You can see that the size of checkpoint gets larger and larger, and never reduces.
In web UI, you can see that it is caused by TumblingProcessingTimeWindows, and I found that the size of checkpoint is nearly equal to the Bytes Received of TumblingProcessingTimeWindows. the job runs OK, and the logic of the process runs successfully.
However, in my apply function, I do not use state to save anything, so it is impossible to be caused by the content of state.
ret_stream = (log_stream
.map(MyMapFunction())
.filter(lambda x: self.get_key(x) is not None)
.key_by(self.get_key, key_type=Types.STRING())
.window(TumblingProcessingTimeWindows.of(Time.seconds(5)))
.apply(MyWindowFunction()))
class MyWindowFunction(WindowFunction[tuple, tuple, str, TimeWindow]:
def apply(self, key: KEY, window: W, inputs: Iterable[IN]) -> Iterable[OUT]:
logger.info({
"key": key,
"data": [data for _, _, data in inputs]
})
return []
Another performance is that TaskManager Threads keeps growing.
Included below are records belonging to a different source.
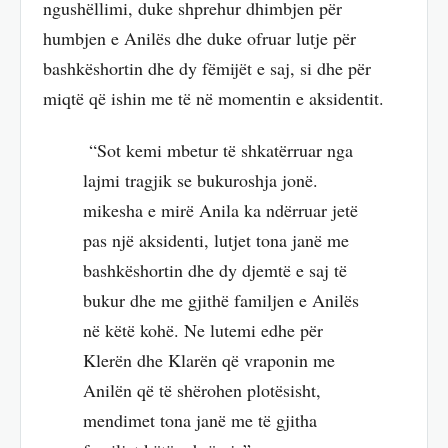
ngushëllimi, duke shprehur dhimbjen për
humbjen e Anilës dhe duke ofruar lutje për
bashkëshortin dhe dy fëmijët e saj, si dhe për
miqtë që ishin me të në momentin e aksidentit.
“Sot kemi mbetur të shkatërruar nga
lajmi tragjik se bukuroshja jonë.
mikesha e mirë Anila ka ndërruar jetë
pas një aksidenti, lutjet tona janë me
bashkëshortin dhe dy djemtë e saj të
bukur dhe me gjithë familjen e Anilës
në këtë kohë. Ne lutemi edhe për
Klerën dhe Klarën që vraponin me
Anilën që të shërohen plotësisht,
mendimet tona janë me të gjitha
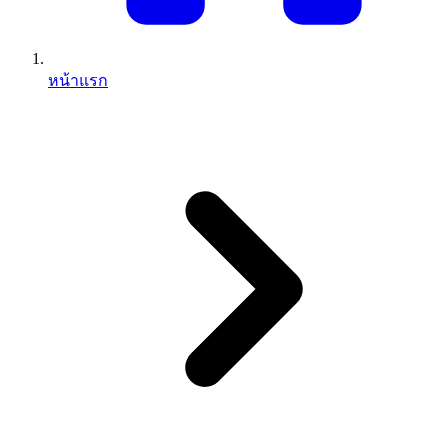
หน้าแรก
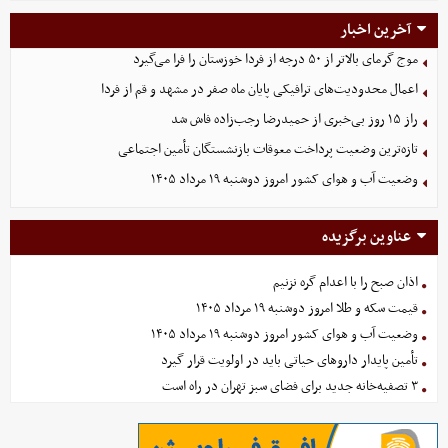
آخرین اخبار
موج گرمای بالاتر از ۵۰ درجه از فردا خوزستان را فرا می‌گیرد
اعمال محدودیت‌های ترافیکی پایان ماه صفر در مشهد و قم از فردا
راز ۱۵ روز بی‌خبری از حمیدرضا رجب‌زاده فاش شد
تازه‌ترین وضعیت پرداخت معوقات بازنشستگان تأمین اجتماعی
وضعیت آب و هوای کشور امروز دوشنبه ۱۹ مرداد ۱۴۰۵
عناوین برگزیده
اذان صبح را با اعدام گره نزنیم
قیمت سکه و طلا امروز دوشنبه ۱۹ مرداد ۱۴۰۵
وضعیت آب و هوای کشور امروز دوشنبه ۱۹ مرداد ۱۴۰۵
تأمین پایدار داروهای حیاتی باید در اولویت قرار گیرد
۳ تصفیه‌خانه جدید برای فضای سبز تهران در راه است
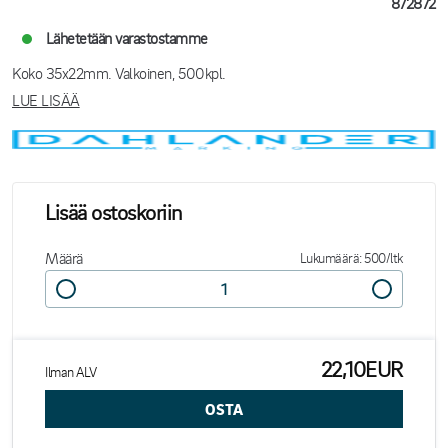
872872
Lähetetään varastostamme
Koko 35x22mm. Valkoinen, 500kpl.
LUE LISÄÄ
Lisää ostoskoriin
Määrä
Lukumäärä: 500/ltk
22,10EUR
Ilman ALV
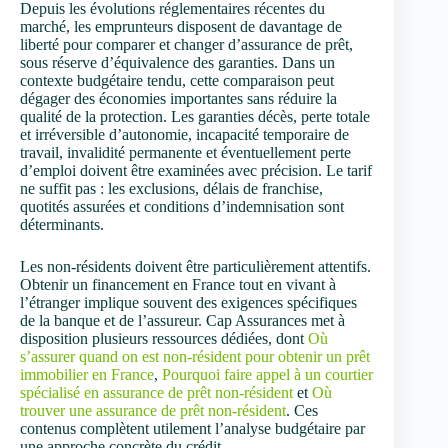
Depuis les évolutions réglementaires récentes du
marché, les emprunteurs disposent de davantage de
liberté pour comparer et changer d’assurance de prêt,
sous réserve d’équivalence des garanties. Dans un
contexte budgétaire tendu, cette comparaison peut
dégager des économies importantes sans réduire la
qualité de la protection. Les garanties décès, perte totale
et irréversible d’autonomie, incapacité temporaire de
travail, invalidité permanente et éventuellement perte
d’emploi doivent être examinées avec précision. Le tarif
ne suffit pas : les exclusions, délais de franchise,
quotités assurées et conditions d’indemnisation sont
déterminants.
Les non-résidents doivent être particulièrement attentifs.
Obtenir un financement en France tout en vivant à
l’étranger implique souvent des exigences spécifiques
de la banque et de l’assureur. Cap Assurances met à
disposition plusieurs ressources dédiées, dont
Où
s’assurer quand on est non-résident pour obtenir un prêt
immobilier en France
,
Pourquoi faire appel à un courtier
spécialisé en assurance de prêt non-résident
et
Où
trouver une assurance de prêt non-résident
. Ces
contenus complètent utilement l’analyse budgétaire par
une approche concrète du crédit.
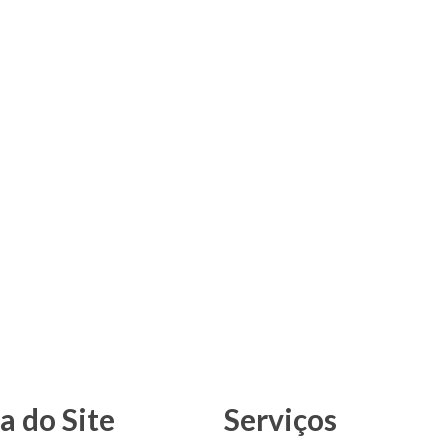
 do Site
Serviços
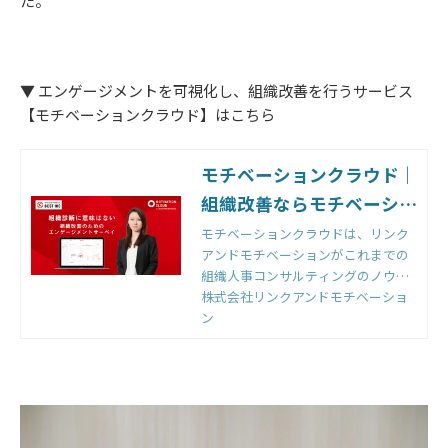
た。
▼ エンゲージメントを可視化し、組織改善を行うサービス
【モチベーションクラウド】はこちら
モチベーションクラウド｜
組織改善ならモチベーショ
ンクラウド
モチベーションクラウドは、リンク
アンドモチベーションがこれまでの
組織人事コンサルティングのノウハ
ウをもとに開発した国内初の組織改
株式会社リンクアンドモチベーショ
善クラウドです。組織のモノサシ
ン
「エンゲージメントスコア」をもと
に「診断」と「変革」のサイクルを
回すことで、組織変革を実現しま
す。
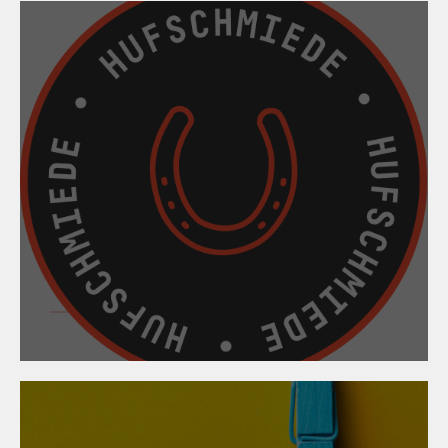
13. März 2024
Hufbeschlagskurs
2024/2025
I do not understand why the checkpoint keeps growing. I set nowatermark and checkpoint interval is 1min.
Windows do keep state. In particular, the events assigned to each window are kept in a list until the window is triggered, and these lists are checkpointed. Most sources and sinks also keep some state.
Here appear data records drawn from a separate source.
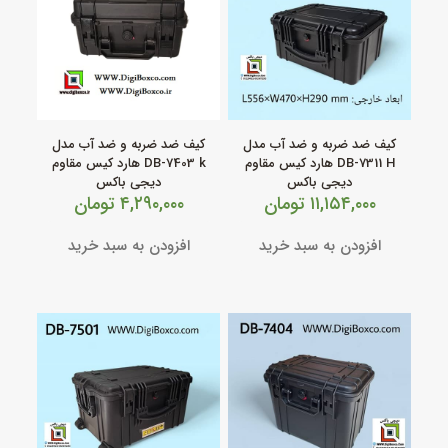
کیف ضد ضربه و ضد آب مدل
کیف ضد ضربه و ضد آب مدل
DB‑7311 H هارد کیس مقاوم
DB‑7403 k هارد کیس مقاوم
دیجی باکس
دیجی باکس
۱۱,۱۵۴,۰۰۰
تومان
۴,۲۹۰,۰۰۰
تومان
افزودن به سبد خرید
افزودن به سبد خرید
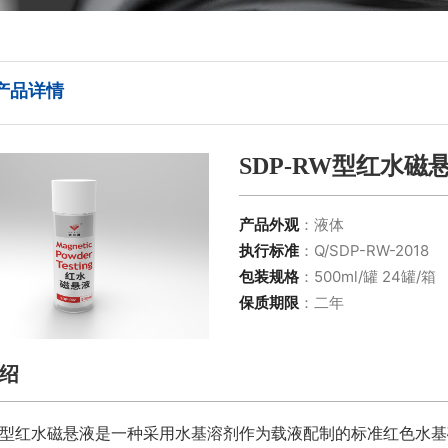
产品详情
SDP-RW型红水磁
产品外观
：液体
执行标准
：Q/SDP-RW-2018
包装规格
：500ml/罐 24罐/箱
保质期限
：二年
绍
-RW型红水磁悬液是一种采用水基溶剂作为载液配制的标准红色水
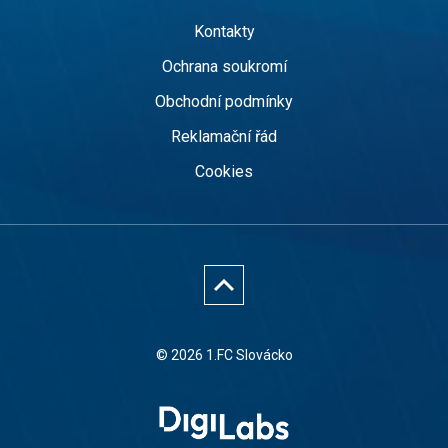
Kontakty
Ochrana soukromí
Obchodní podmínky
Reklamační řád
Cookies
© 2026 1.FC Slovácko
The amount of state kept by the windows is going to depend on the total throughput, which seems to be what you have observed.
If it's possible to rewrite your window function to do its work incrementally via
reduce
oraggregate
(e.g., if you are computing a simple aggregation such as a count, sum, min, max, or average), then the size of the state and checkpoints could shrink dramatically.